В стране шли слухи о предстоящей мобилизации, но слух можно
сфабриковать в тихих кабинетах тайной полиции, и поэтому задача германской
разведки заключалась в том, чтобы установить истину и сообщить в Берлин
совершенно точно, чего следует ожидать в ближайшие часы. Веезенмайер
поручил Дицу именно этот вопрос, хотя, в общем-то, такая задача не входила
в прерогативы его <специальной группы>. Но он правильно учуял в слухах
несфабрикованность. Он не знал, конечно, о разногласиях между премьером
Симовичем и генштабом, требовавшим развернуть мобилизацию в тот же день,
когда был свергнут Цветкович. Не знал он и о том, что Симович принял
решение, отмеченное двойственностью: <об®явить к третьему апреля скрытую
мобилизацию>. Симович отвел семь дней на решение конфликта политическим
путем, не поняв, что лучшее решение политического конфликта с таким
человеком, как Гитлер, - противопоставление силе силы. Симович продолжал
уповать на <рыцарскую честь> и <военное джентльменство>. Когда ему
говорили, что <банде надо противопоставлять не довод, а силу>, Симович
морщился: <В вас говорит предвзятость.
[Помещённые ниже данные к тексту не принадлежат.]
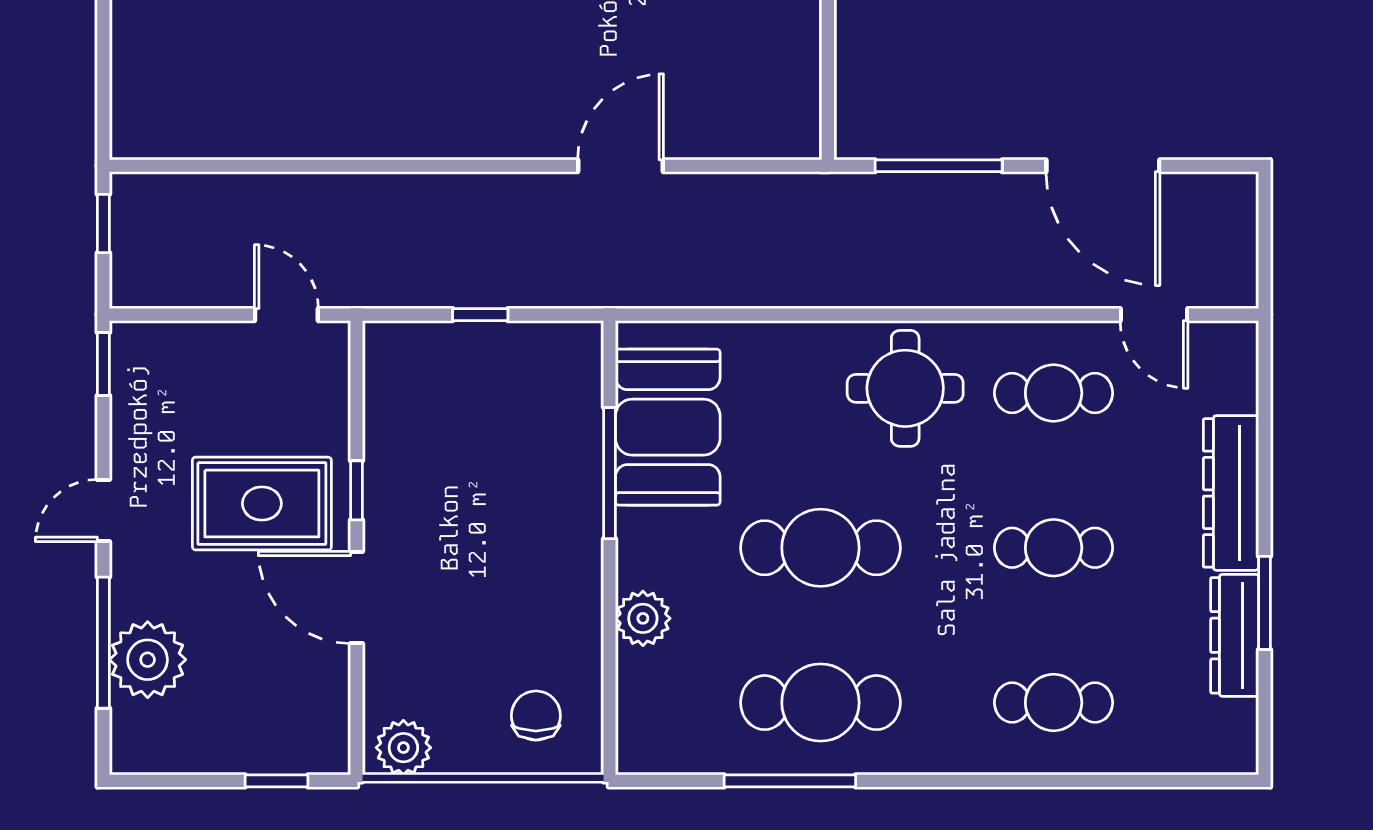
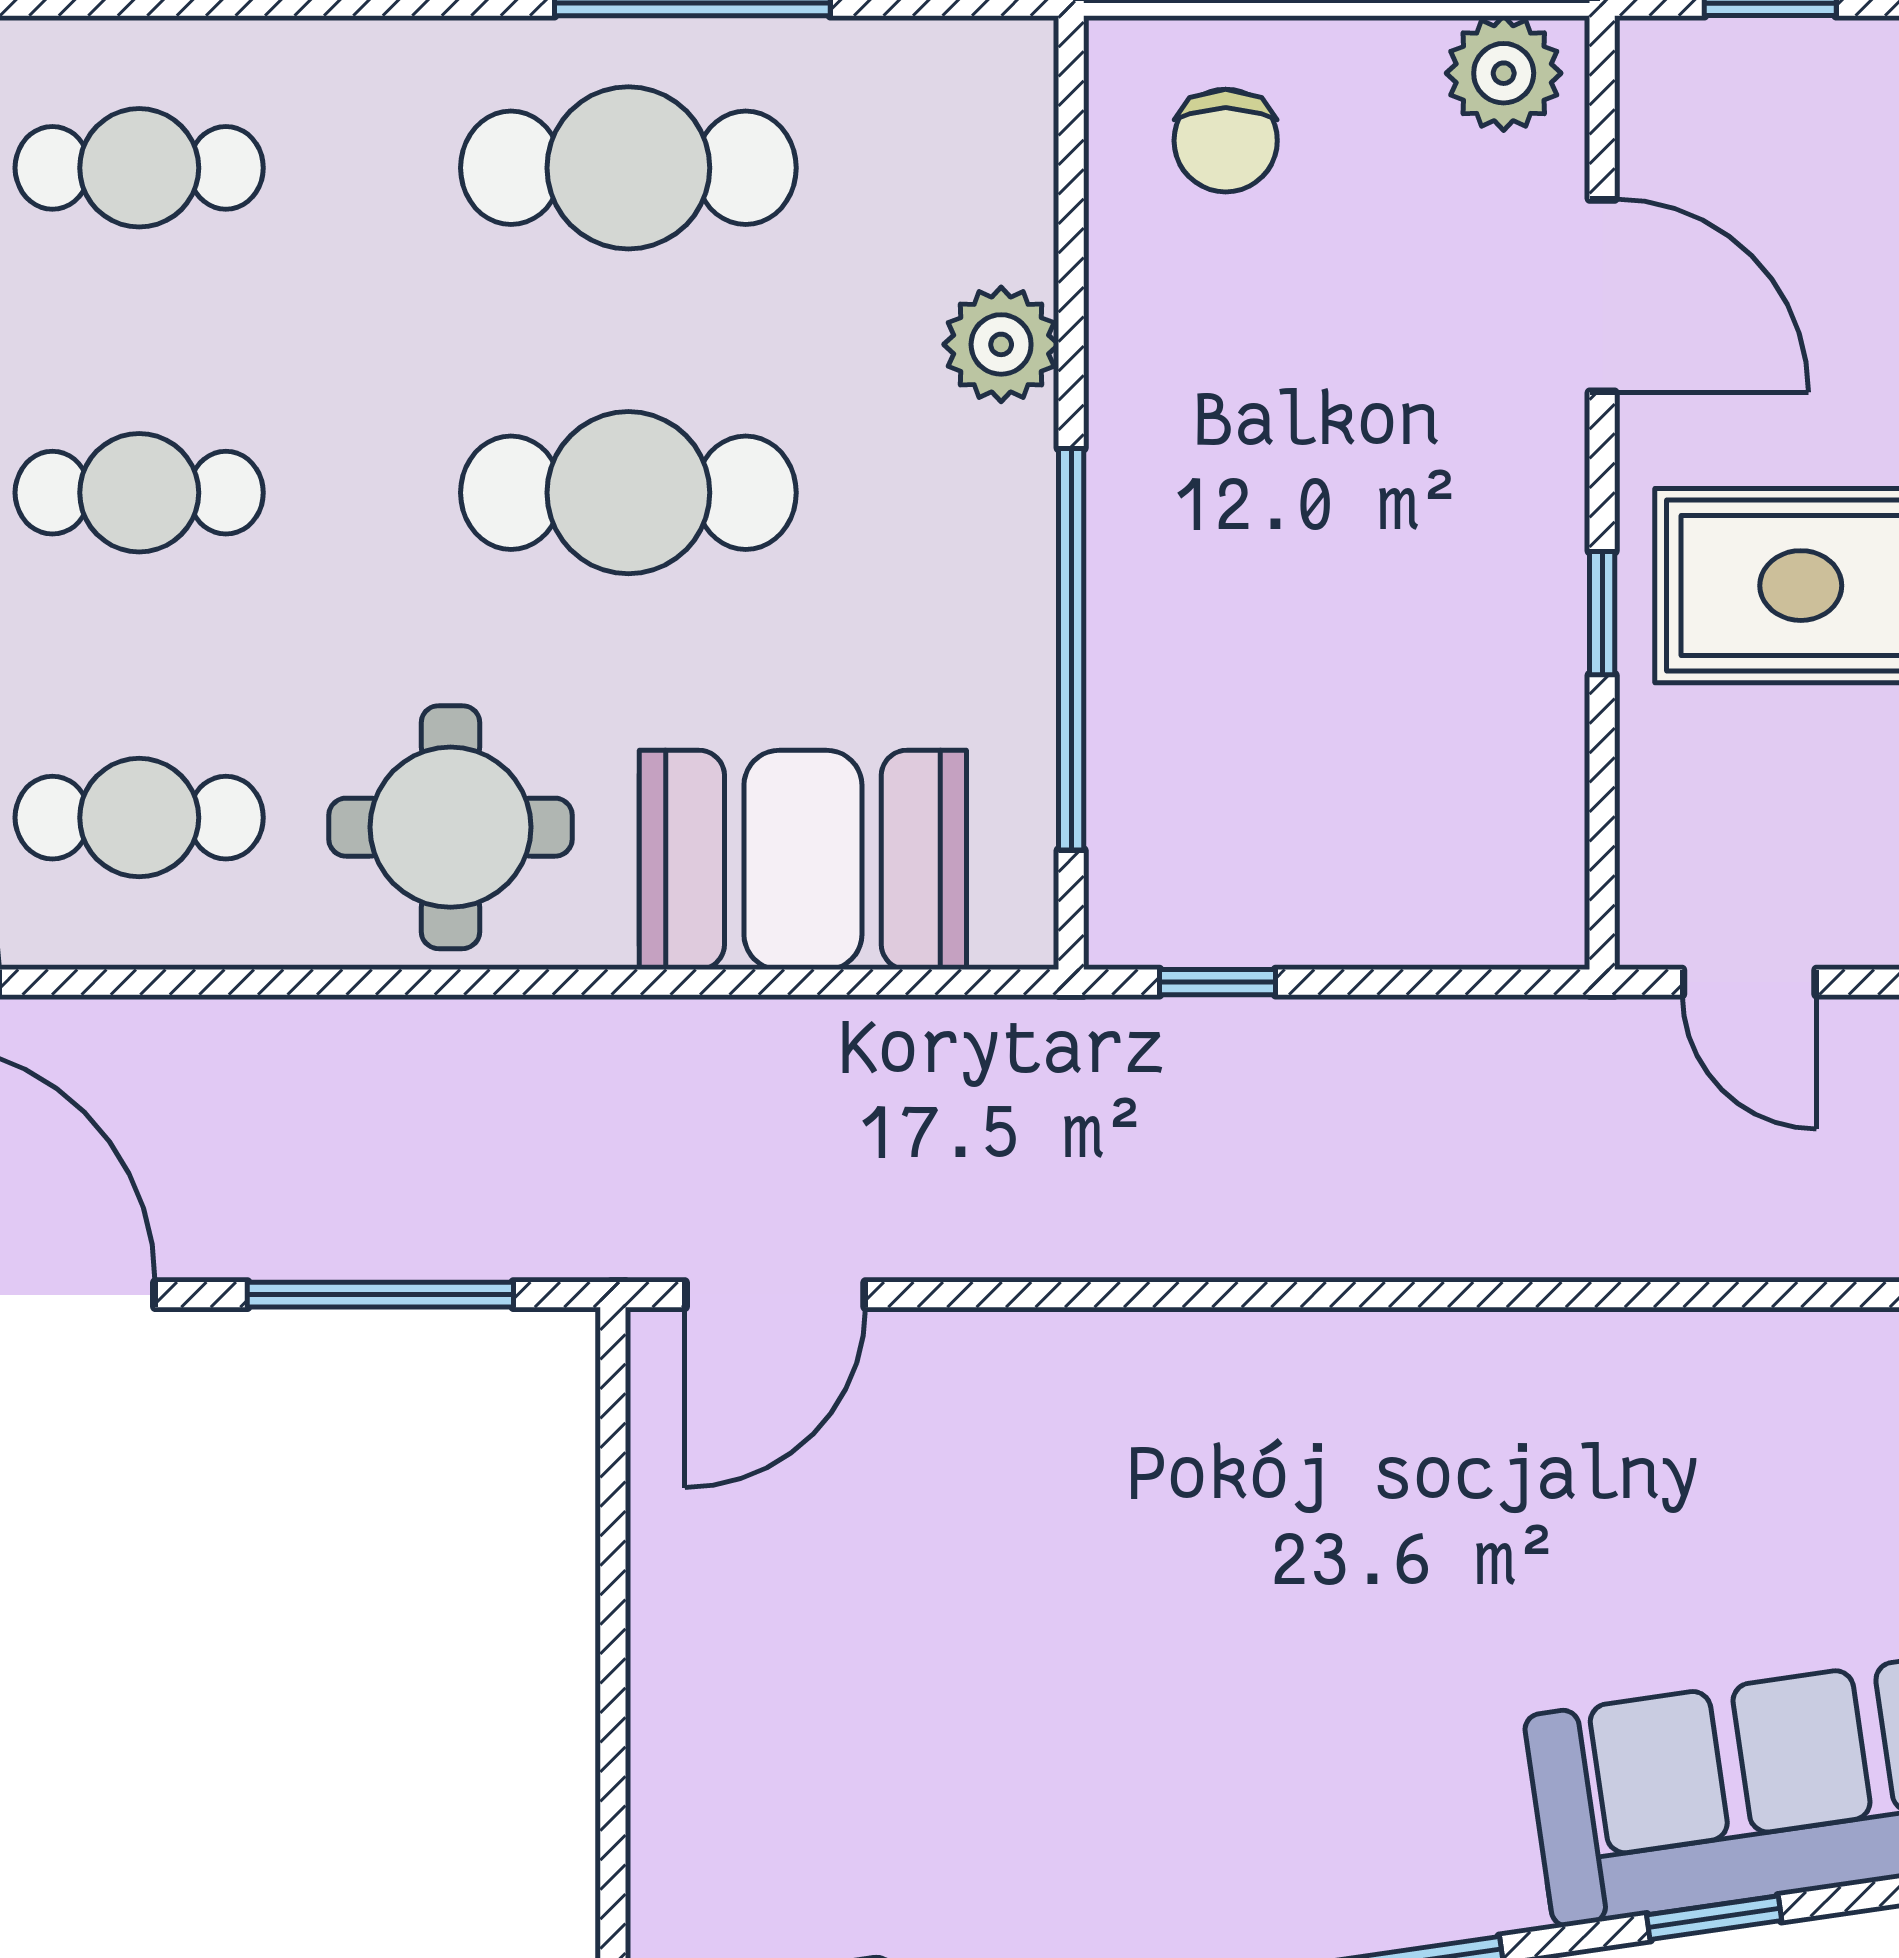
door: (621, 166) -> (775, 1295), moved
window: (480, 315) -> (1217, 982), moved
booth: (668, 427) -> (803, 860), moved, turned 90
window: (610, 473) -> (1071, 649), width x1.46
door: (356, 597) -> (1602, 296), moved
В конце концов они европейцы, а не
гунны>.
Его позиция - с л е д о в а т ь за событиями, не торопя их и даже
не стараясь на них повлиять, его убежденность в том, что л и ч н о с т ь
должна лишь формулировать очевидное и не забегать, суетясь, вперед, в
неведомое и пустое будущее, - сыграла с ним злую шутку: он без боя отдал
<темп>, вещал, вместо того чтобы действовать, и з о б р а ж а л, вместо
того чтобы б ы т ь.
А в это время войска фельдмаршала Листа уже вышли на исходные рубежи
вдоль восточных границ Югославии.
SUMMA SUMMAъUM*
_____________________________________________________________________
* Предел пределов (лат.).
Гитлер пригласил на ужин Розенберга, Кейтеля, Риббентропа и Бормана.
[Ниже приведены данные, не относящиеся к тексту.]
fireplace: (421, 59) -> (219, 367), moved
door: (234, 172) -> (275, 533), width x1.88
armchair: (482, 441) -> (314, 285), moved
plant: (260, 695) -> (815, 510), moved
Гостям подавали капустный салат, свиные отбивные, а фюреру вареную рыбу и
картофель с оливковым маслом.
- Французское вино откупорили в вашу честь, Риббентроп, - сказал
Гитлер. - Если бы повара не знали, что вы сегодня здесь ужинаете, мне бы
не удалось выпросить у них эту красную кислую гадость...
- Мой фюрер, - ответил Риббентроп, - я обязал бы каждого немца
ежедневно пить по стакану красного французского вина, потому что только
так можно уравновесить извечную несправедливость природы: солнце светит на
виноградниках Прованса раза в полтора активней, чем в Мекленбурге, а
французское вино - это витаминизированный концентрат солнца.
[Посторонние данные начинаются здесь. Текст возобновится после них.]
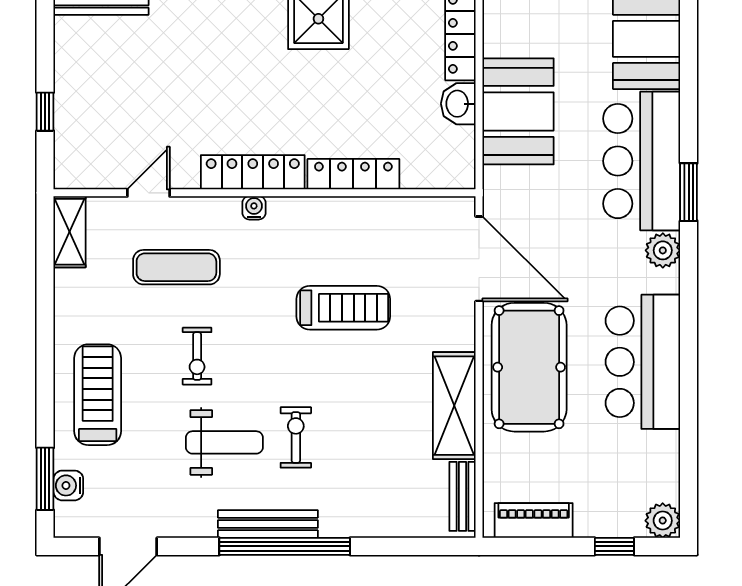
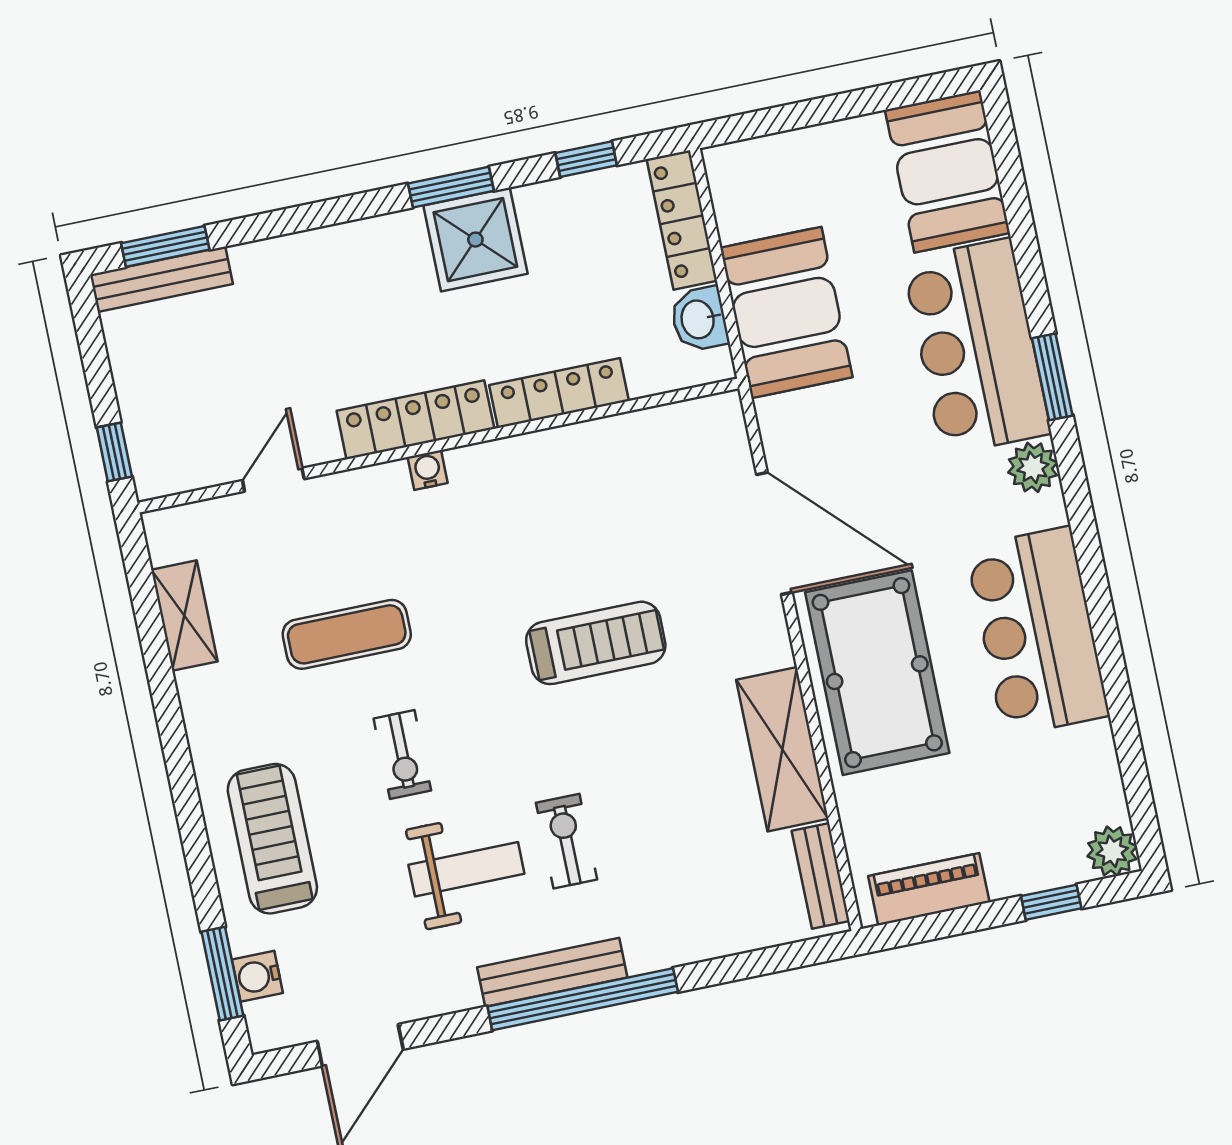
locker: (253, 172) -> (415, 420), moved
locker: (353, 174) -> (559, 393), moved
door: (148, 193) -> (273, 480), moved
wall: (265, 193) -> (438, 446), moved
water cooler: (254, 208) -> (428, 470), moved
- Вызовите на переговоры солнце, - усмехнулся Гитлер, - пригласите
его на Вильгельмштрассе, а Кейтель отдаст приказ войскам быть наготове,
чтобы оказать вооруженную поддержку винолюбивым политикам. Как салат?
- Очень хорош, - сказал Розенберг. - И, странно, он приготовлен
по-славянски.
- Слава богу, здесь нет Гиммлера, - засмеялся Гитлер, - он бы тотчас
приказал проверить генеалогию повара.
- Это сделаю я, - под общий хохот заключил Борман.
- Если в вашем поваре, фюрер, и есть славянское изначалие, то оно от
добрых, аристократических кровей, - сказал Розенберг, - в России капусту в
салатах почти не используют - картошка, морковь, соленый огурец и немного
зеленого горошка.
- Я ел русский салат, - вспомнил Гитлер. - Это было за две недели
перед тем, как я уехал из Вены в Мюнхен.
Судя по тому, как Борман подался вперед, отодвинул вилку, все поняли:
сейчас начнется одна из тех речей фюрера, которыми славились <обеды для
узкого круга> - с Герингом, Геббельсом, Гиммлером и Гессом. Гитлер не
верил военным и не любил раскрываться в присутствии фельдмаршалов.